In the second place, he alleges that the arguments of the libertarian with whom I discussed the matter were “overwhelming.” How does he know that they were? Even supposing overwhelming arguments to exist, how does he know that this friend presented them? As a matter of fact those actually presented seemed to me anything but overwhelming, and in consequence they did not convince me. Would Father Hartwell have me confess conviction when I am not convinced?

In the third place, he alleges a contradiction between my argument that life is dynamic and my argument that the discussion of free will has remained practically a drawn battle for 10,000 years. That contradiction is a mere appearance. A battle need not end in victory to be a genuine battle. In the struggle over free will, each side, at one time or another, has made gains. Now one has been ahead, and now the other. Neither is victorious today. Neither I believe will be wholly victorious tomorrow. Such a struggle is dynamic. Any struggle, indeed, is dynamic. The only thing static about it to its dynamicality.
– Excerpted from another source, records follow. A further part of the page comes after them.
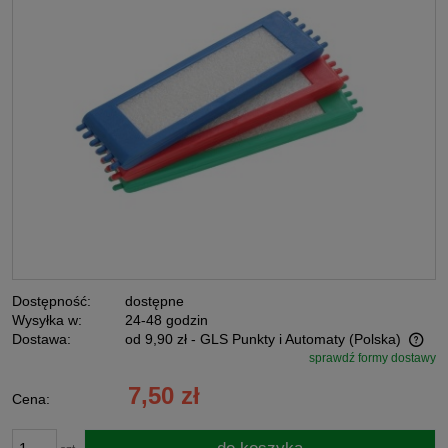
Dostępność:
dostępne
Wysyłka w:
24-48 godzin
Dostawa:
od 9,90 zł
- GLS Punkty i Automaty
(Polska)
sprawdź formy dostawy
Cena nie zawiera ewentualnych kosztów płatności
7,50 zł
Cena:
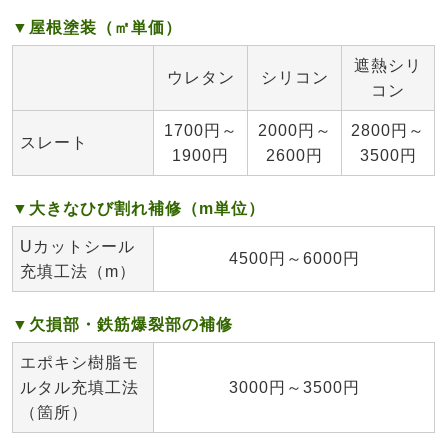
▼屋根塗装（㎡単価）
遮熱シリ
ウレタン
シリコン
コン
1700円～
2000円～
2800円～
スレート
1900円
2600円
3500円
▼大きなひび割れ補修（m単位）
Uカットシール
4500円～6000円
充填工法（m）
▼欠損部・鉄筋爆裂部の補修
エポキシ樹脂モ
ルタル充填工法
3000円～3500円
（箇所）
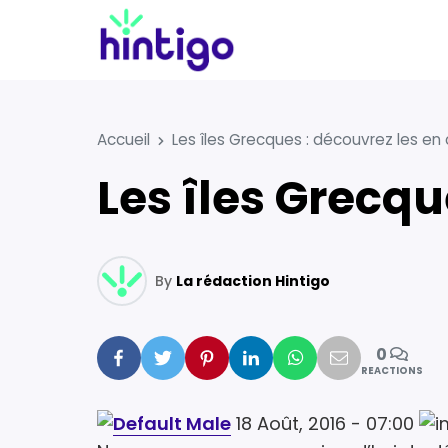
Accueil
Les îles Grecques : découvrez les en 
Les îles Grecqu
By
La rédaction Hintigo
0
Facebook
Twitter
Pinterest
Linkedin
Whatsapp
Mail
REACTIONS
18 Août, 2016 - 07:00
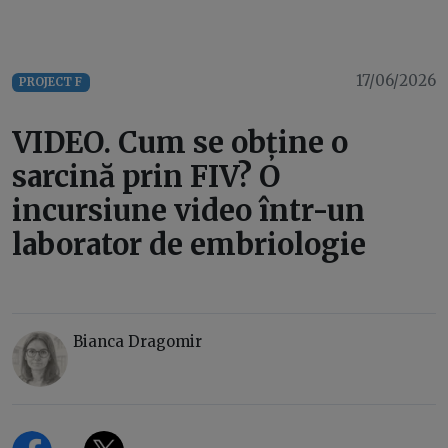
17/06/2026
PROJECT F
VIDEO. Cum se obține o
sarcină prin FIV? O
incursiune video într-un
laborator de embriologie
Bianca Dragomir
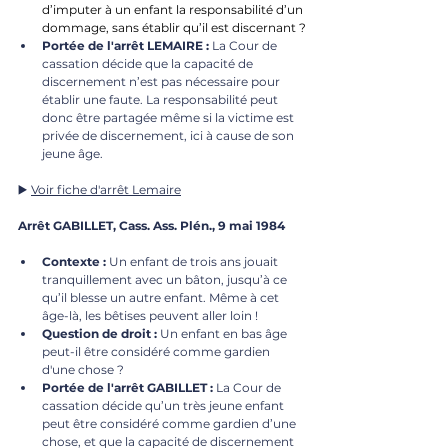
d’imputer à un enfant la responsabilité d’un 
dommage, sans établir qu’il est discernant ?
Portée de l'arrêt LEMAIRE :
 La Cour de 
cassation décide que la capacité de 
discernement n’est pas nécessaire pour 
établir une faute. La responsabilité peut 
donc être partagée même si la victime est 
privée de discernement, ici à cause de son 
jeune âge.
▶️ 
Voir fiche d'arrêt Lemaire
Arrêt GABILLET, Cass. Ass. Plén., 9 mai 1984
Contexte :
 Un enfant de trois ans jouait 
tranquillement avec un bâton, jusqu’à ce 
qu’il blesse un autre enfant. Même à cet 
âge-là, les bêtises peuvent aller loin !
Question de droit :
 Un enfant en bas âge 
peut-il être considéré comme gardien 
d'une chose ?
Portée de l'arrêt GABILLET :
 La Cour de 
cassation décide qu’un très jeune enfant 
peut être considéré comme gardien d’une 
chose, et que la capacité de discernement 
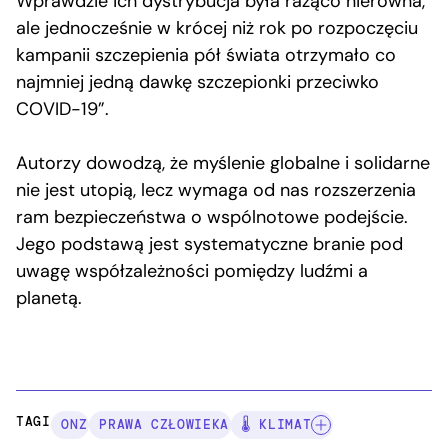
Wprawdzie ich dystrybucja była rażąco nierówna,
ale jednocześnie w krócej niż rok po rozpoczęciu
kampanii szczepienia pół świata otrzymało co
najmniej jedną dawkę szczepionki przeciwko
COVID-19”.
Autorzy dowodzą, że myślenie globalne i solidarne
nie jest utopią, lecz wymaga od nas rozszerzenia
ram bezpieczeństwa o wspólnotowe podejście.
Jego podstawą jest systematyczne branie pod
uwagę współzależności pomiędzy ludźmi a
planetą.
TAGI:
ONZ
PRAWA CZŁOWIEKA
🌡️ KLIMAT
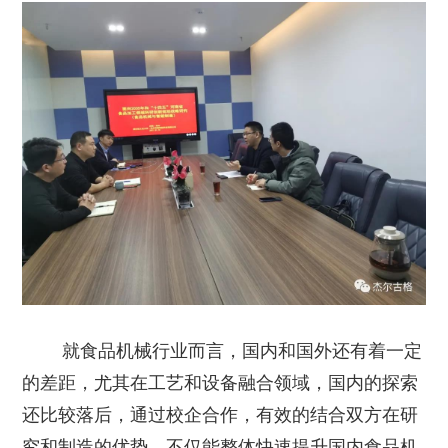
就食品机械行业而言，国内和国外还有着一定
的差距，尤其在工艺和设备融合领域，国内的探索
还比较落后，通过校企合作，有效的结合双方在研
究和制造的优势，不仅能整体快速提升国内食品机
In the fourth place, Father Hartwell is unduly pessimistic when he alleges that “the present age has committed intellectual suicide.” The ancients were just as much puzzled by free will as we are. They never settled the problem. Even the Fathers of the Church, I believe, divided over it. Besides, it seems to me that there can be no sign of “intellectual suicide” at a time when a Christian clergyman makes a straightforward effort to convince an honest doubter, not by the force of authority, but by the force of reason. That is not suicide, but health. So long as discussion is frank and free, the truth must inevitably grow clearer. And in things intellectual clearness to the whole of health.

The old-fashioned School Board hunts high and low for male teachers. Where are Dan’s uncles?

The Old-Fashioned Councilmen in Atlantic City are also having an awful time of it.